18 thoughts on “Engine 3, circa 1917

  1. I absolutely love this picture. WOW. So much detail. Can anyone tell what the items are in the windows? They look like flower rings of some sort? Maybe this was for an open house or something? As a mechanical guy, that fire engine is just fantastic. Well done VP.

  2. Station #3 looks like it is now the sw washington/405 overpass.

    if you click on the efiles link, there is another photo from a few years earlier which shows the horse-drawn version.

    and a photo of some firemen throwin’ some ‘that’s right, we bad’ attitude. and a reallly big gong.

  3. jim, the efiles container shows that #3 has moved a few times; this photo is given as 510 washington, which equals 1440 sw washington.

  4. Thanks for the additional information wl and Brian, but I don’t think the location for today’s photo is correct. An efile photo from 1913 shows a differently designed station at 1440 SW Washington (or 510 Washington St.).


    While the window structures here in today’s photo are somewhat similar to the 14th Avenue elevation of the Taft Hotel, I don’t think it’s the same building. It also doesn’t match the Washington Street elevation of the Carlton Hotel that used to be across the street.


  5. Correction: 1440 wouldn’t have been either the Taft or the Carlton because they were on the wrong side of the street and everybody knows “the NW is odd.” 1140 is an even number.

    The location of today’s photo is still unknown because that is still clearly not Station 3 as evidenced by the efile Tiff that I previously linked to.

  6. Station 3 was located roughly where virginia woof is (1540 or so sw burnside) … but jim might be correct about this photo’s location. 510 washington is right where it intersected with burnside, and we have a photo of the facade; it is in between other buildings, so it can’t be a side view. however, there are trolley tracks going up in the photo, so i am guessing this is across from the station. the reflection has a street sign marked burnside, and shows a street going upwards towards the hills – i’d bet he is parked along burnside by the nw corner of 16th. this block had many shops.

    and the floral arrangements look like they might be for an elks lodge… antlers!

  7. From the the view point of a churl.

    Granted this is a neat looking apparatus, however. One wonders at the kind of bureaucratic dithering that produced and purchased this hybrid. Internal combustion has replaced the horse and all the attendant infrastructure.The tack,the barn, the feed etc and of coarse the hay burners. So far so good. But why keep the museum piece boiler and the steam engine to operate the pump. False economy. It is obvious now of coarse but it must have been just as obvious to everyone involved at the time. The same internal combustion engine propelling the apparatus could be used to good effect to power the pump with a tremendous saving of weight and complication. Duh. No need to keep the boiler hot for immediate use .And then of coarse all of the economical on board storage and transport fof hoses, ladders and tools and fireman It appears impressive, but. Obsolete at conception. Sorry.

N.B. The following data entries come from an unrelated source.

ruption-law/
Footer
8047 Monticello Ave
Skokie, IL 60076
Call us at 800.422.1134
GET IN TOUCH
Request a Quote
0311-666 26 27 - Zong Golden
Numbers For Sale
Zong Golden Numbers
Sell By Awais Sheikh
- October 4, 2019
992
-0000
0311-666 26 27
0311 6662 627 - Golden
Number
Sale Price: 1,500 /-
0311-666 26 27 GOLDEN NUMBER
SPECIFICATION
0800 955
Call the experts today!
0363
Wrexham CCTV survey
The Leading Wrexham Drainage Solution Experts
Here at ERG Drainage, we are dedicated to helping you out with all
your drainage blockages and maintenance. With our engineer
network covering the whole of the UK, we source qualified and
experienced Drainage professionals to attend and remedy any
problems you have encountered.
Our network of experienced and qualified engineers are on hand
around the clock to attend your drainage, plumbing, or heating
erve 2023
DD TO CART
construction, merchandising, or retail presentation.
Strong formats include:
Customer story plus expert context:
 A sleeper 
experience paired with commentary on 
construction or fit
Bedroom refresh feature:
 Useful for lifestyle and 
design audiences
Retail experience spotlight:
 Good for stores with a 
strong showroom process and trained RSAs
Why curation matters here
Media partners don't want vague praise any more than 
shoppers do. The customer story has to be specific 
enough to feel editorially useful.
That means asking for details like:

    Kudos to the marketing genius who sold it though, His descendants, still using his formula, no doubt, are even now flogging half baked crap to the Departments of Defense and Homeland Security for example and still making a nice profit.

    None the less.It is a great photo with a amazing amount of detail expertly exposed.Thank you for posting.

    Just say’n

  8. Friend of mine worked at engine 3 for years. 17th and Johnson in the 80’s if I remember right. He told me about Smokey Stover.

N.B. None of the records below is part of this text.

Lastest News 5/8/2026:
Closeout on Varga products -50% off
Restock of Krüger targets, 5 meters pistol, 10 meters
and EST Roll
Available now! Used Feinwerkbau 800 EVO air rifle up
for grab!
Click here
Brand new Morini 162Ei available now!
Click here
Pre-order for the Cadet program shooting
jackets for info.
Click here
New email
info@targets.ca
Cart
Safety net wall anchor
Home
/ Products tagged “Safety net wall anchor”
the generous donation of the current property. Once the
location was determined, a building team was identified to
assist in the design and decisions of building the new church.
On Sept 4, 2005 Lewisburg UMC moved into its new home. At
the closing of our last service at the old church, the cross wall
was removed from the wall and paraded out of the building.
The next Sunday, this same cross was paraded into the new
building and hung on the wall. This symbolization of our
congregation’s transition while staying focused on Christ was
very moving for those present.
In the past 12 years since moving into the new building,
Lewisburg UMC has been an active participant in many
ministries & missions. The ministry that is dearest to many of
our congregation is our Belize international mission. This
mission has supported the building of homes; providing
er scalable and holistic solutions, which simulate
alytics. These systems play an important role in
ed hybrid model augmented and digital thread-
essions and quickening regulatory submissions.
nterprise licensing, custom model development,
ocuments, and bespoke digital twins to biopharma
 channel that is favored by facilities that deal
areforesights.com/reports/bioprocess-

  9. On October 9th, 1917 Portland had a “fire prevention parade’ on the anniversary of the great “Chicago fire”.

  10. To further add to the conversation.
    January 24, 1913 – Oregonian
    Tractor May Be Purchased
    Recommendation that the city purchase one Christie tractor for the fire department was made by the Executive Board yesterday afternoon. It will cost $5000. Tractors are comparatively new, but are said to be giving good service in New York, where the
    department is using 28 of this make. They can be attached to any piece of apparatus
    either engine, tower or truck, and are said to be very satisfactory.

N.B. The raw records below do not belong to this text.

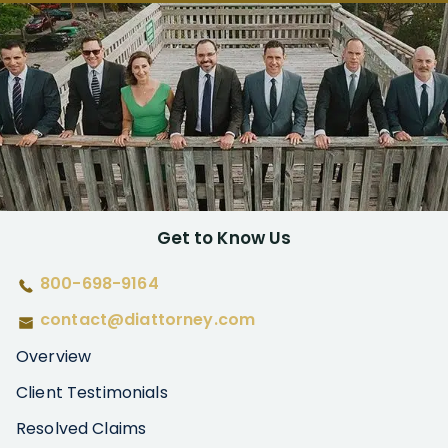
Get to Know Us
800-698-9164
contact@diattorney.com
Overview
Client Testimonials
Resolved Claims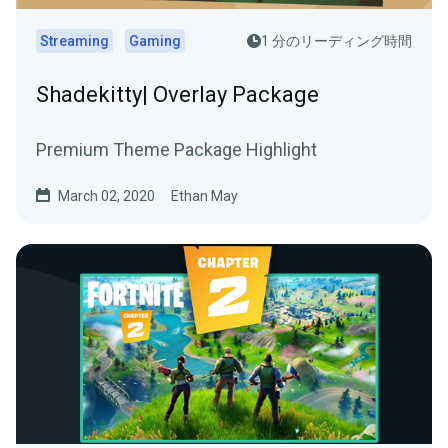
Streaming
Gaming
1 分のリーディング時間
Shadekitty| Overlay Package
Premium Theme Package Highlight
March 02, 2020
Ethan May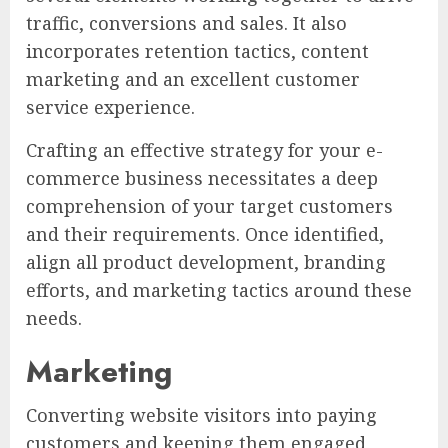
traffic, conversions and sales. It also
incorporates retention tactics, content
marketing and an excellent customer
service experience.
Crafting an effective strategy for your e-
commerce business necessitates a deep
comprehension of your target customers
and their requirements. Once identified,
align all product development, branding
efforts, and marketing tactics around these
needs.
Marketing
Converting website visitors into paying
customers and keeping them engaged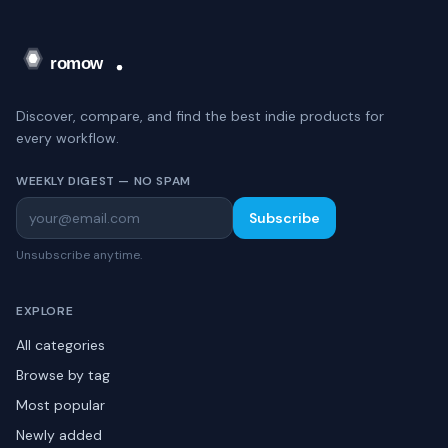
Discover, compare, and find the best indie products for
every workflow.
WEEKLY DIGEST — NO SPAM
Subscribe
Unsubscribe anytime.
EXPLORE
All categories
Browse by tag
Most popular
Newly added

    January 1, 1914 – Oregonian
    …Engine One, steamer, has been equipped with a two wheeled Christie tractor , which is the first of its kind on the Coast.

    March 16, 1915 – Oregonian
    A.G. Long Bid Lowest – Recommendation is to be made to the City Council by Mayor
    Albee that a gasoline tractor which is to replace horses on the hook and ladder truck at engine company No. 3 be purchased for A.G. Long who submitted the lowest bid for the tractor. Two bids were received one by A. G. Long, for the American LaFrance Company, and the other by the Nott-Joslyn Company for the Christie Tractor company. There was $15 difference in favor of the American LaFrance machine.